I’ve been using Munki at work for some time. Munki is a system for central management of package installation for OS X computers. It allows end-users to be forced installs from IT, and allows a catalogue of IT-approved installs that end-users can install themselves. It’s really handy.

However, to manually add packages all the time, with constant updates from Google, Mozilla, Adobe, Apple, Evernote, and more and more, all my time would be spent searching for updates. Instead I use a command-line tool called AutoPKG which looks for updates from any program you specify (assuming a recipe has been created), and AutoPKG will download it and install it into your Munki repository.

With the quick command “autopkg run -v Firefox.munki Thunderbird.munki MakeCatalogs.munki”, autopkg will run the Firefox and Thunderbird recipes for Munki and then tell Munki to remake its catalogues.

AutoPKGr is a graphical interface for AutoPKG to make management easier. Instead of having to touch the terminal, I just click off the recipes I want to run and schedule it to run every _ hours. I then give it details to be able to send emails, and I get email notifications of updates.

Screen Shot 2015-02-04 at 11.36.20

I even made a recipe to auto update a package that was missing in the repository. Apparently not enough people use Kobos outside of Canada, and as such, no Kobo recipe was created. I made one!

Recipes have many different functions. For work I mostly just use the .munki one, as it downloads, packages, and imports into Munki. There’s also a recipe format to import into one’s JAMF CasperSuite. We don’t use Casper, as it’s super-expensive, but a fantastic suite. At the core of each recipe is a .download recipe, which just downloads the file.

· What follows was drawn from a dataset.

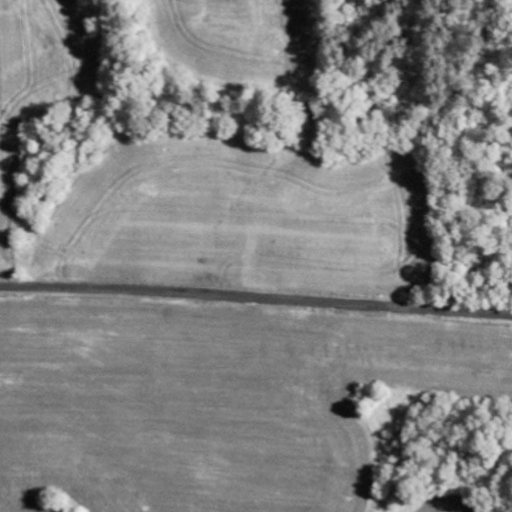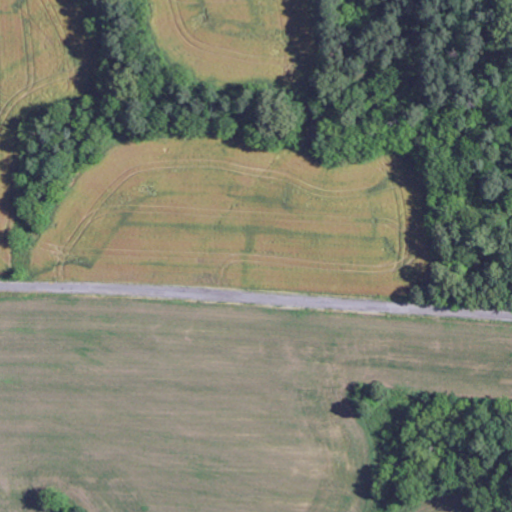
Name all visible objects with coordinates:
road: (256, 298)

There’s a .pkg recipe which calls the download recipe then packages it. .munki and .jss recipes would just follow the same theme, grabbing from the previous information.

A short while ago, AutoPKG added an .install type. This is what I’m really writing about.

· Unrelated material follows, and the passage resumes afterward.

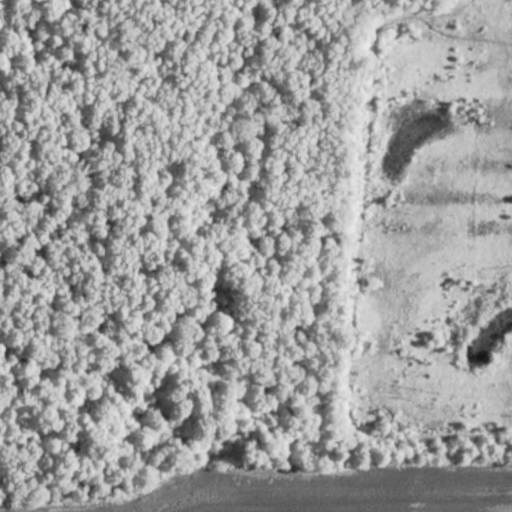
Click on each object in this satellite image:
crop: (322, 486)
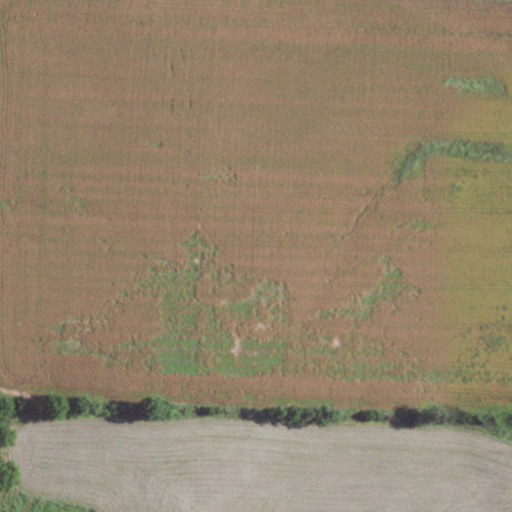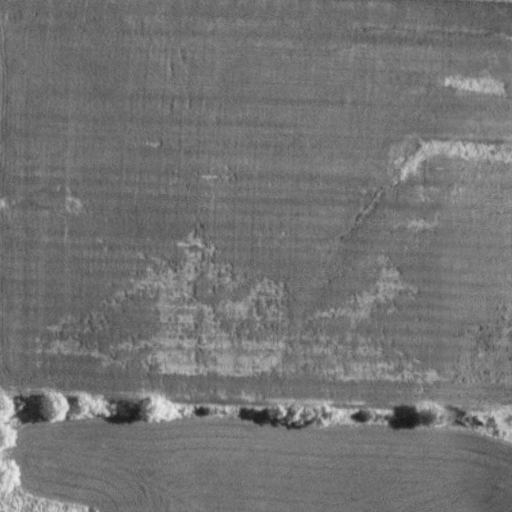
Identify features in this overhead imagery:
crop: (257, 202)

At home I have a computer which I use for classic gaming emulation, and occasional video streaming. If I’m watching CBC’s election coverage on my TV, sadly I can’t get that without a computer. I had an old Mac Mini, so I plugged it into the TV video HDMI, put some classic games on it, and use it to stream video when needed.

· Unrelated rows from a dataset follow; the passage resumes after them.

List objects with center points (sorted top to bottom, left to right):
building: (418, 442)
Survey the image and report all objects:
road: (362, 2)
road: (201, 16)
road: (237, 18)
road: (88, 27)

During the last provincial election, I found that my Flash was out of date, as my Safari, and Chrome, and Firefox. I needed to update all this software.

Why don’t I automate it?

I installed AutoPKGr. Opened it up, told it run every 24 hours, put in email details so it could report to me. Added the .install recipes for Adobe Flash Player, Firefox, Chrome, Silverlight, and VLC.

Now, once a day, my computer looks to see if any new software is available, and if so, it installs it and emails me to notify me.

I will never again need to anything and have out of date software on this computer.